◆ **Work request A**
Copy out every line of the keypoint listing exactly as it appears, and leave the pictures out of your copy.

◆ **Selected excerpt**
********
Trait cgmath::prelude::SquareMatrix

pub trait SquareMatrix where
    Self::Scalar: BaseFloat,
    Self: One,
    Self: Product<Self>,
    Self: Matrix<Column = Self::ColumnRow, Row = Self::ColumnRow, Transpose = Self>,
    Self: Mul<Self::ColumnRow, Output = Self::ColumnRow>,
    Self: Mul<Self, Output = Self>, {
    type ColumnRow: VectorSpace<Scalar = Self::Scalar> + Array<Element = Self::Scalar>;
    fn from_value(value: Self::Scalar) -> Self;
    fn from_diagonal(diagonal: Self::ColumnRow) -> Self;
    fn transpose_self(&mut self);
    fn determinant(&self) -> Self::Scalar;
    fn diagonal(&self) -> Self::ColumnRow;
    fn invert(&self) -> Option<Self>;
    fn is_diagonal(&self) -> bool;
    fn is_symmetric(&self) -> bool;

    fn identity() -> Self { ... }
    fn trace(&self) -> Self::Scalar { ... }
    fn is_invertible(&self) -> bool { ... }
    fn is_identity(&self) -> bool { ... }
}

A column-major major matrix where the rows and column vectors are of the same dimensions.
********
◆ **Input records**
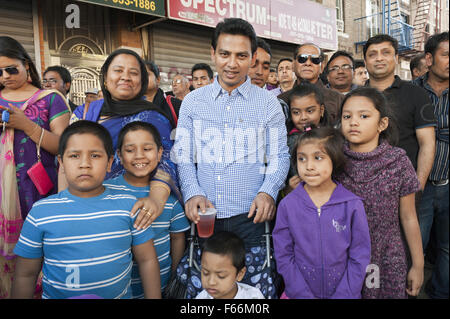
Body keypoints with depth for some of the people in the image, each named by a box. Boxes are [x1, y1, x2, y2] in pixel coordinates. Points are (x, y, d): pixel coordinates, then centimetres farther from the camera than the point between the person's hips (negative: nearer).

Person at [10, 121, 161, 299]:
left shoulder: (129, 205, -8)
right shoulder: (41, 212, -9)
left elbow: (147, 260, -3)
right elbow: (26, 274, -1)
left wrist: (153, 297, -4)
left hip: (120, 295, 0)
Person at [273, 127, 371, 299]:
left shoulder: (353, 205, -11)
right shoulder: (287, 205, -10)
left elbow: (359, 258, -7)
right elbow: (283, 256, -7)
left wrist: (343, 295, -11)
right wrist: (304, 295, -11)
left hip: (344, 293, 0)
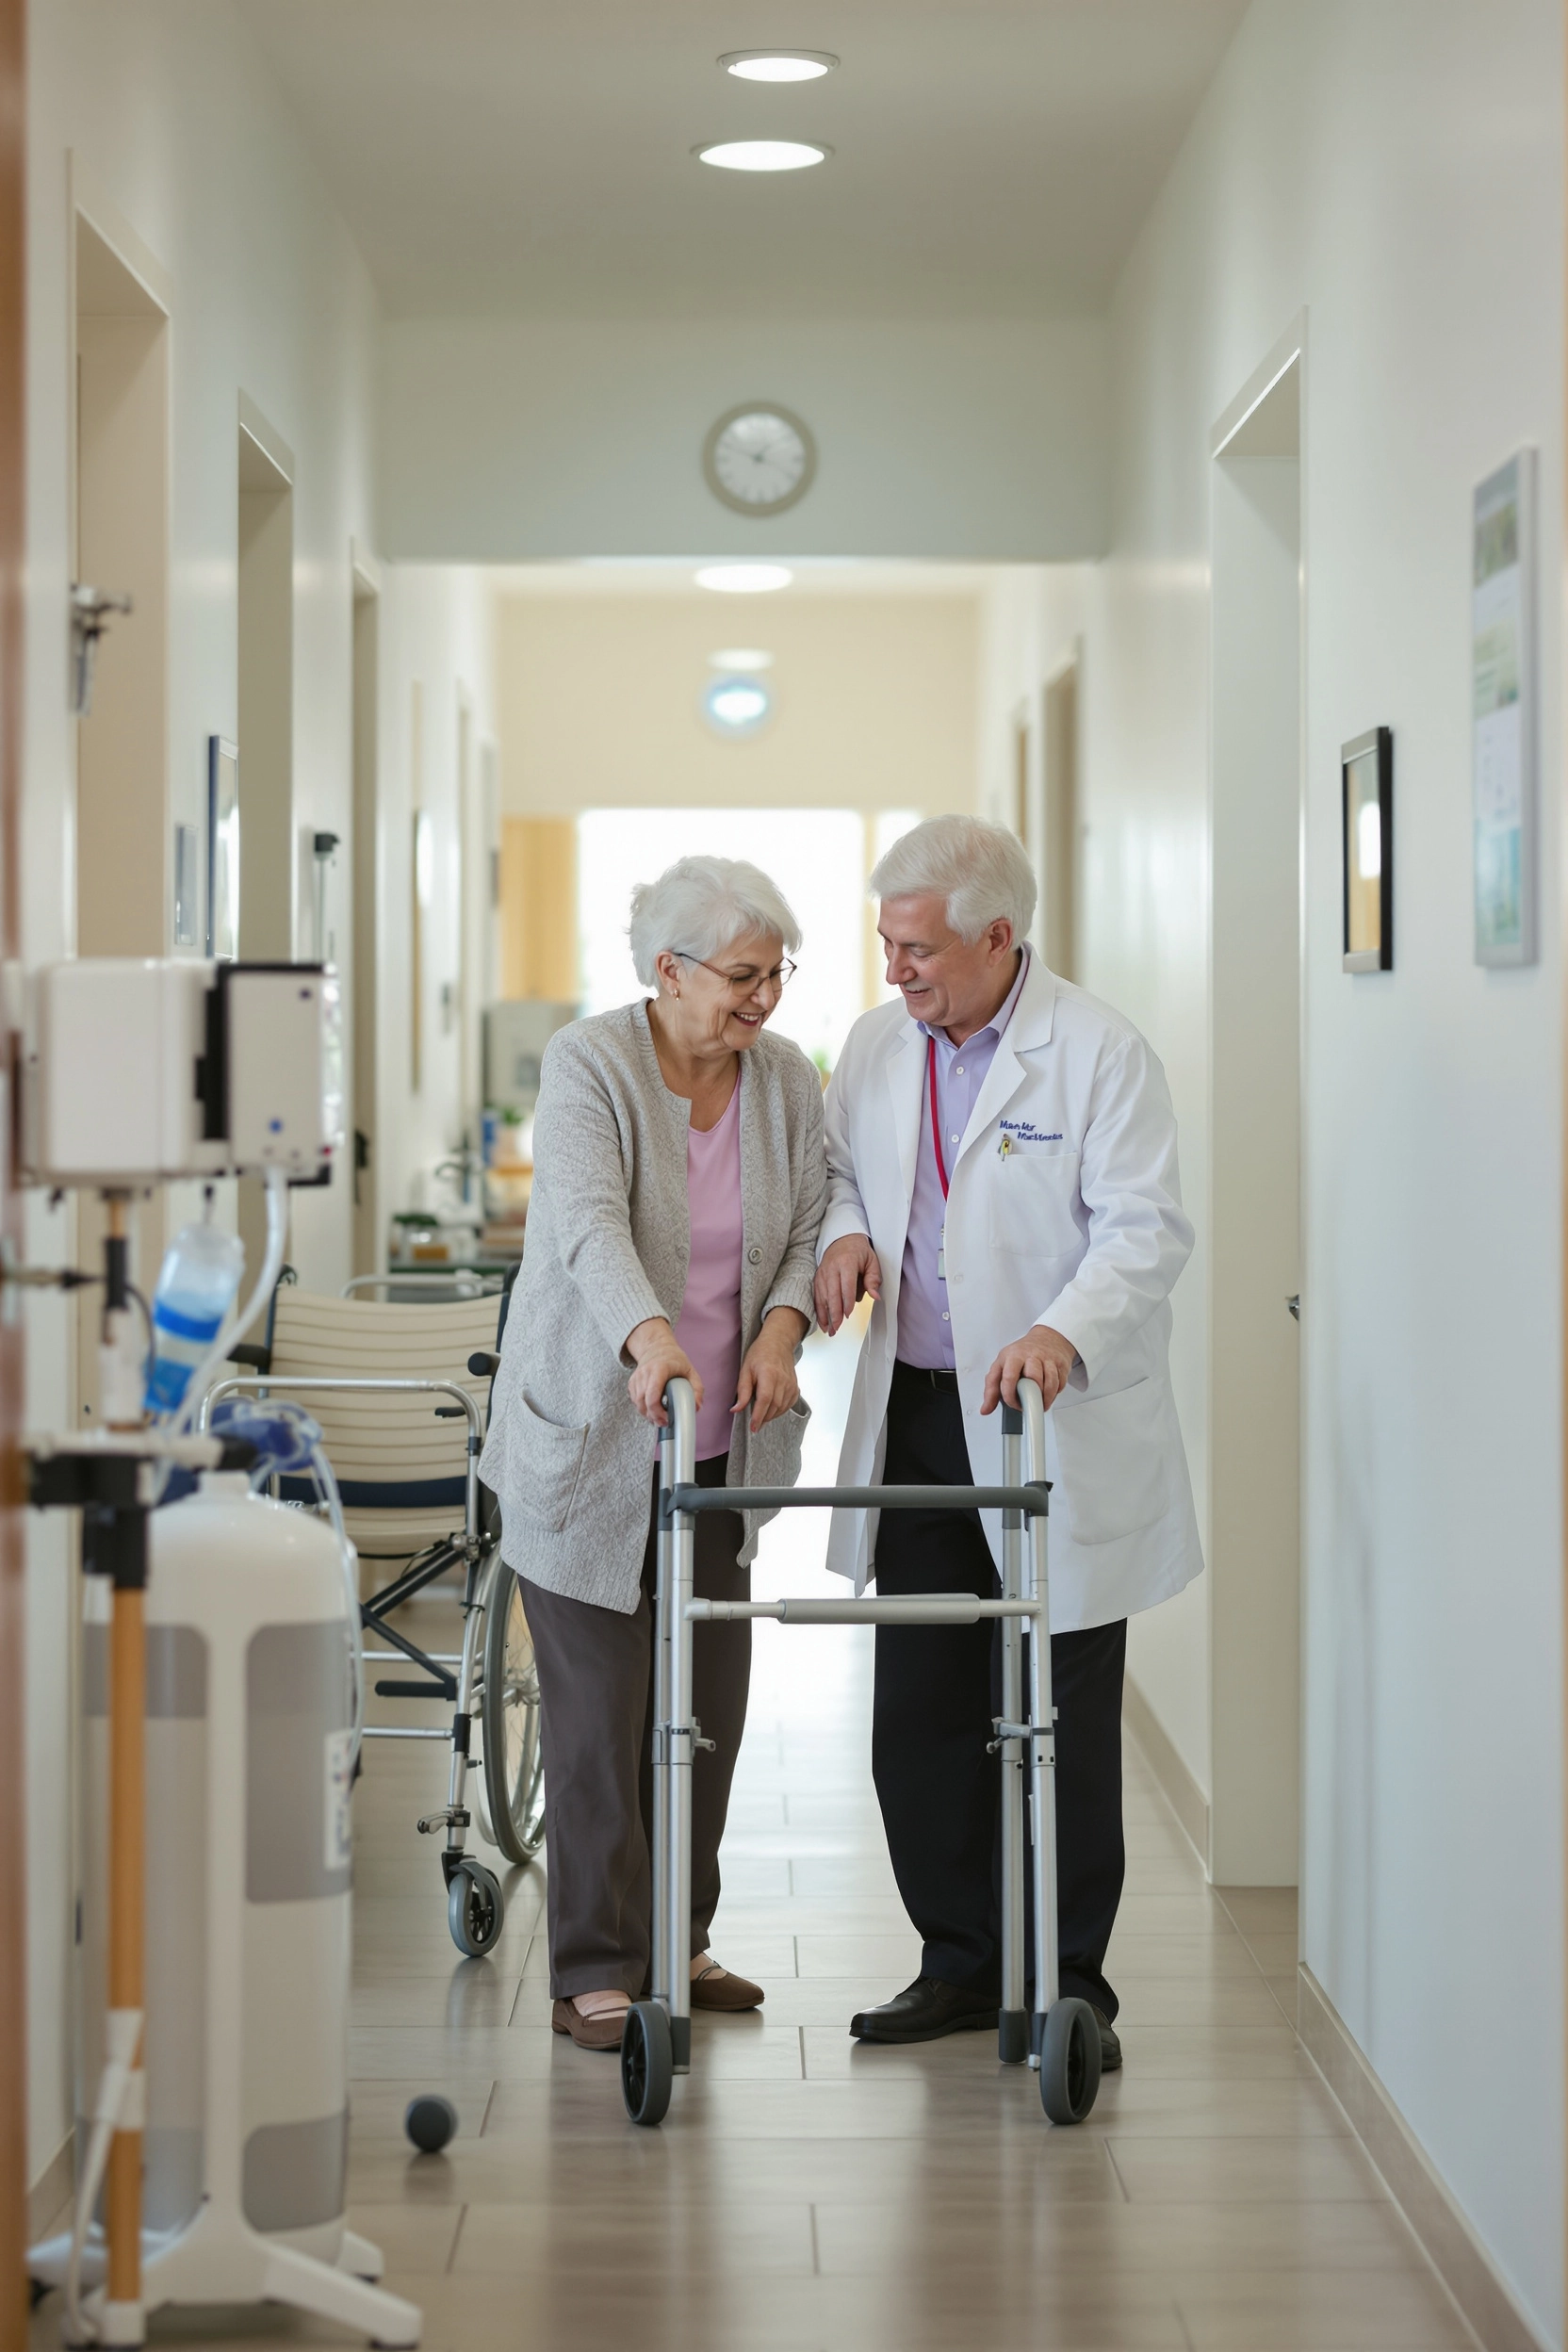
********
◆ **Work request B**
In the SquareMatrix trait page, what return type does the invert method have?

◆ **Output A**
Body keypoints with depth for some of the people in the image, each named by a box. Boxes are [x1, y1, x2, y2] in pixel coordinates. Points are (x, y, d): pixel coordinates, then centimetres farther from the camera than the point between the person's hips (negative: nearer).

Person at [10, 121, 161, 299]:
left shoulder: (129, 205, -8)
right shoulder: (41, 212, -9)
left elbow: (147, 260, -3)
right elbow: (26, 274, -1)
left wrist: (153, 297, -4)
left hip: (120, 295, 0)
Person at [273, 127, 371, 299]:
left shoulder: (353, 205, -11)
right shoulder: (287, 205, -10)
left elbow: (359, 258, -7)
right elbow: (283, 256, -7)
left wrist: (343, 295, -11)
right wrist: (304, 295, -11)
left hip: (344, 293, 0)

◆ **Output B**
Option<Self>